Ich habe so viel gelernt, indem ich mich in eine Frau verliebt habe. Ich lernte, dass ich alles gewinnen konnte, wenn ich aus der „Norm“ heraustrat. Es war lächerlich zu glauben, ich wüsste alles über mich selbst, und zu glauben, ich könnte der gesellschaftlichen Konditionierung entkommen und wirklich aufgeschlossen sein, ohne ein Leben außerhalb der Norm zu kosten, war naiv. Urteile entmenschlichen und minimieren das schöne Grau des Menschseins. Ich habe gelernt, dass ich nicht damit einverstanden bin, dass Menschen versuchen, irgendeinen Teil meiner menschlichen Erfahrung zu minimieren, insbesondere etwas so Wichtiges wie die Liebe. Ich habe gelernt, dass ich keine Mutter sein kann, die um jeden Preis alle anderen an die erste Stelle stellt, aber ich kann ein sehr gutes Vorbild für Liebe und Akzeptanz sein.
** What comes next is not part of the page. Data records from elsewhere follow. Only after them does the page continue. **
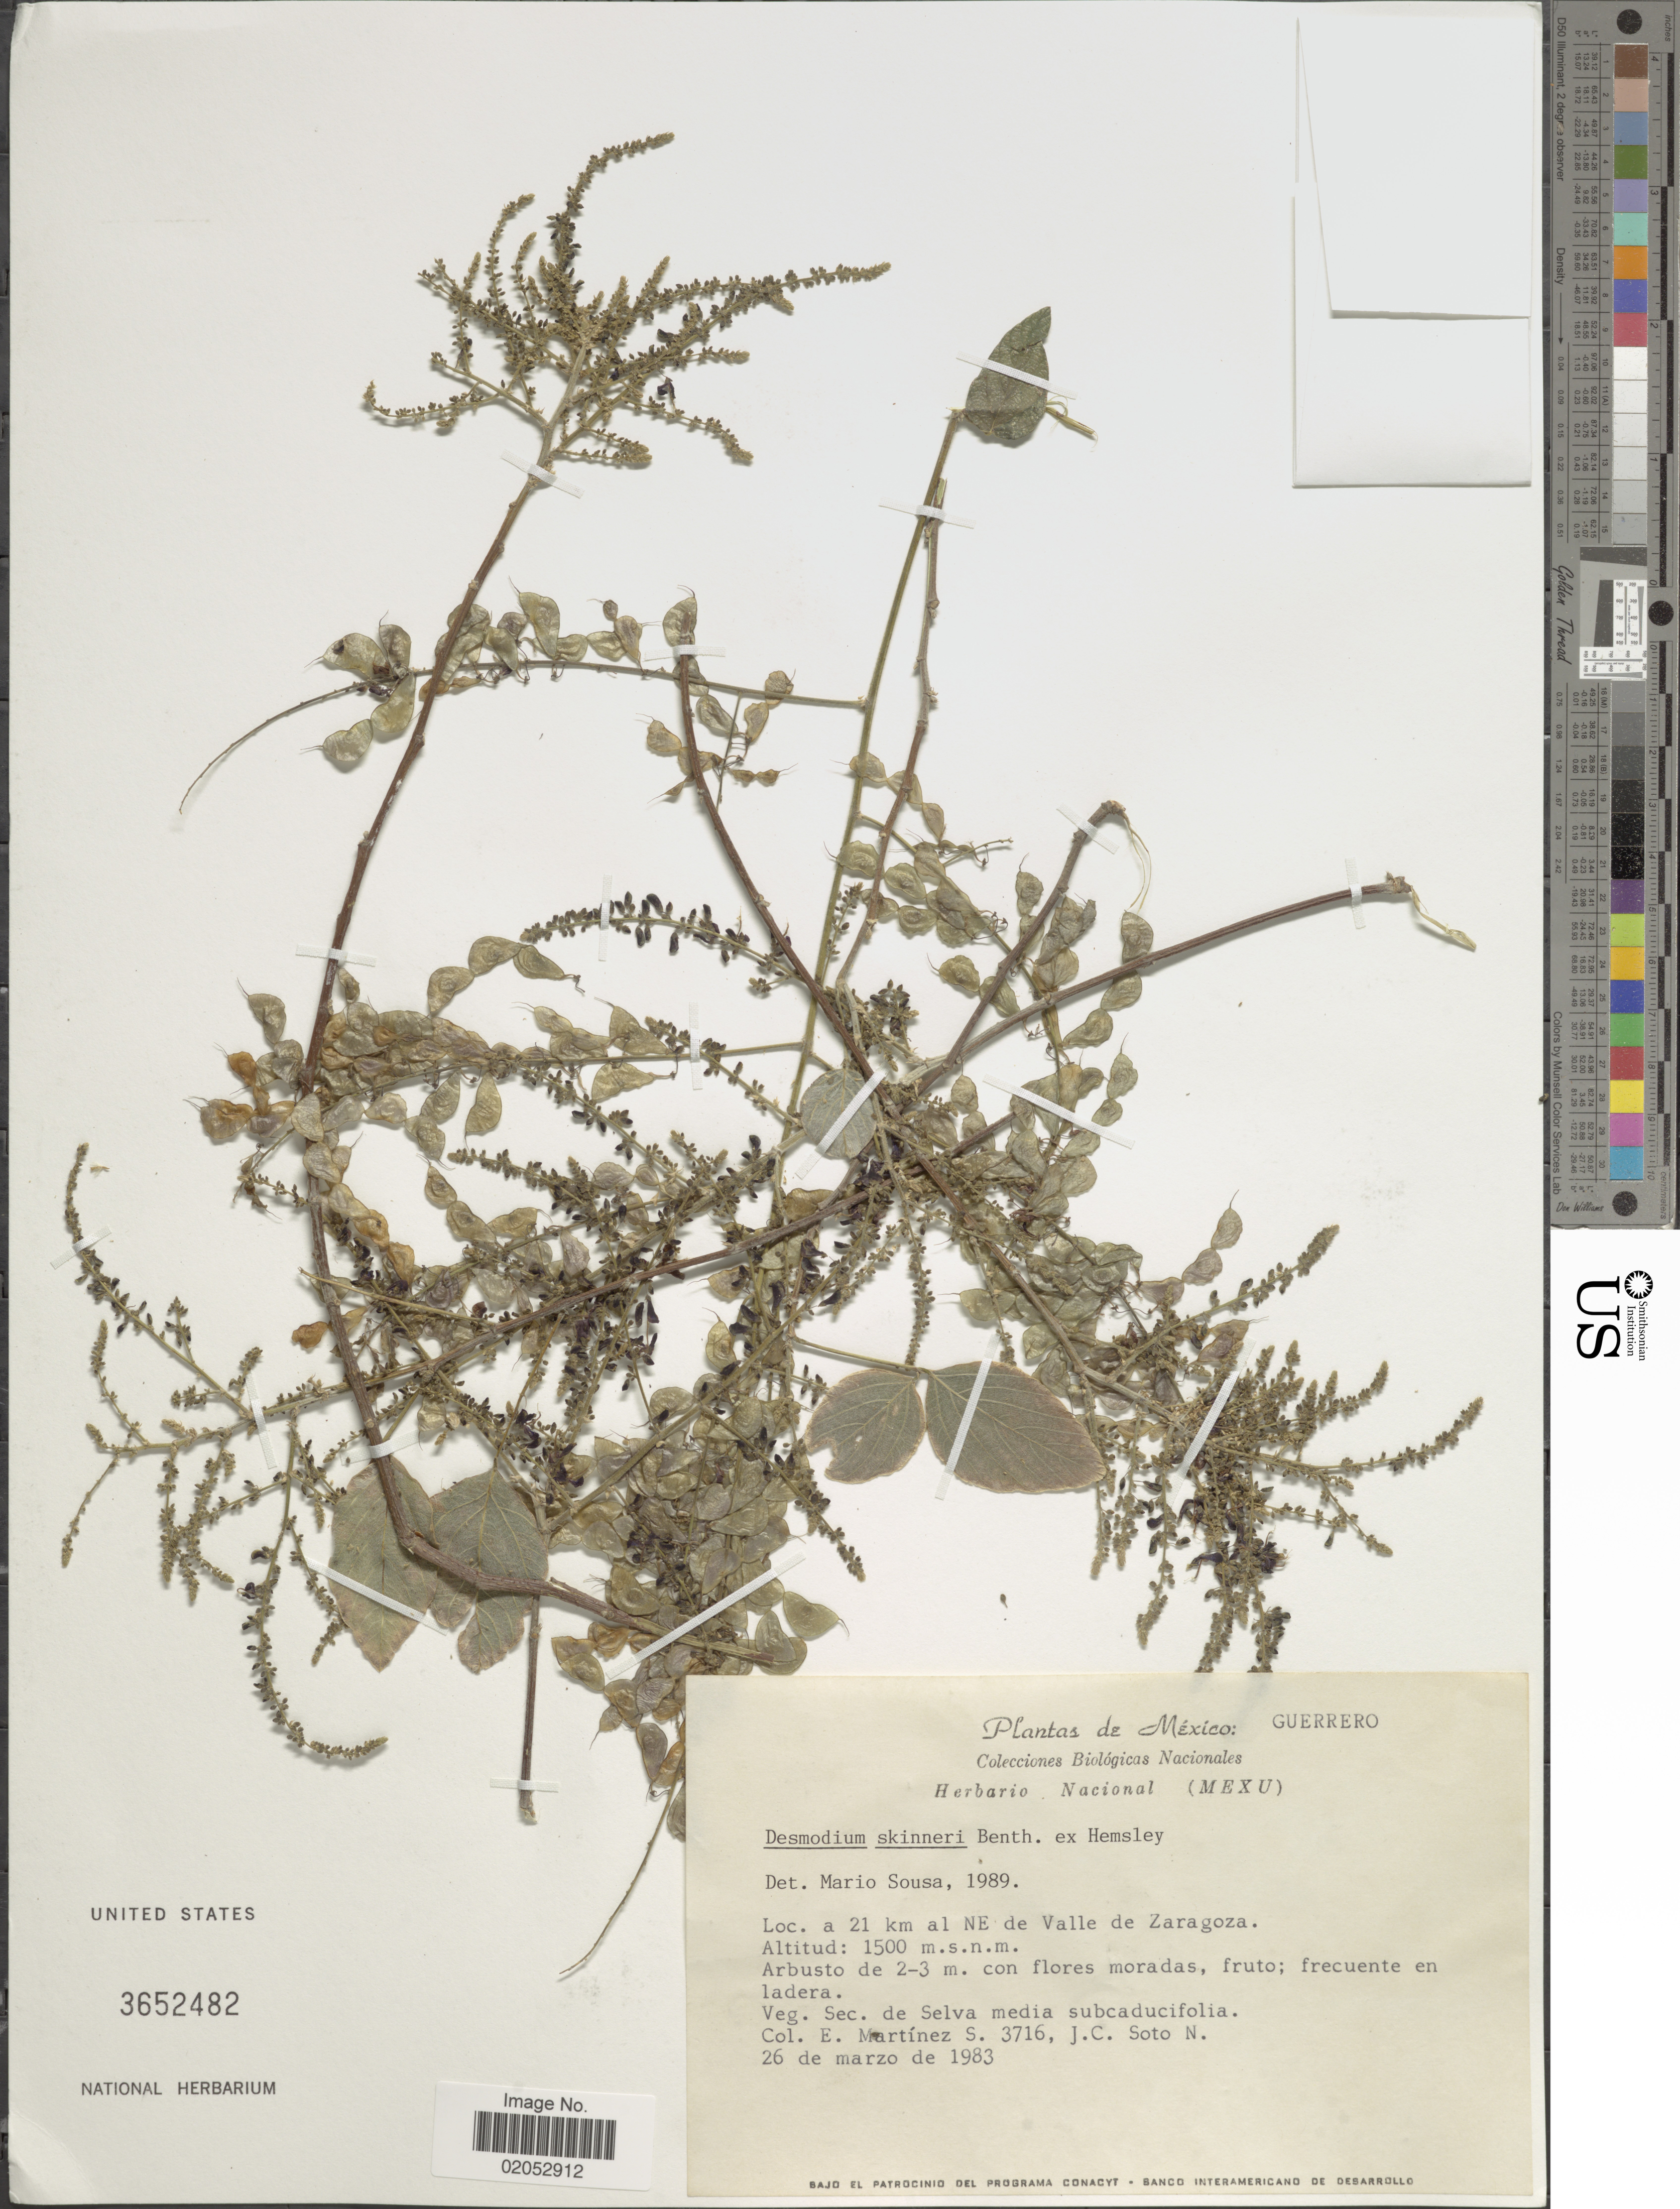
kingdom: Plantae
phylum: Tracheophyta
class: Magnoliopsida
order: Fabales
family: Fabaceae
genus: Desmodium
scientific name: Desmodium skinneri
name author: Benth. ex Hemsl.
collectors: E. M. Martínez S. & J. C. Soto Núñez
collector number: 3716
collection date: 1983-03-26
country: Mexico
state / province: Guerrero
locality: A 21 km al Ne de Valle de Zaragoza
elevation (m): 1500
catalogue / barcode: US 3652482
Ganz am Anfang, als ich mich verliebte und wirklich Angst vor dem Ausmaß der Veränderung hatte, kann ich mich erinnern, dass ich dachte, wenn ich damals nicht mit meinem Partner zusammen sein könnte, weil wir beide verheiratet waren und ich ein Kind hatte, würde ich einfach warten, bis es für uns beide in Ordnung war. Dass ich bereit wäre, zu warten, bis ich sechzig wäre, wenn es sein muss, solange wir am Ende zusammen sein würden. Ich habe jetzt mehr Angst vor dieser Art des Denkens als vor großen Veränderungen in meinem Leben. Der Schmerz und die Traurigkeit, die Komplexität und Einfachheit, die Liebe und Freude sind für mich die Wahrheit. Und sie alle sind eingerollt in diesem großartigen Juwel eines Lebens, das ich lebe. Obwohl es in gewisser Weise eine unglaublich harte Reise war, könnte ich wirklich nicht glücklicher sein, am Leben zu sein.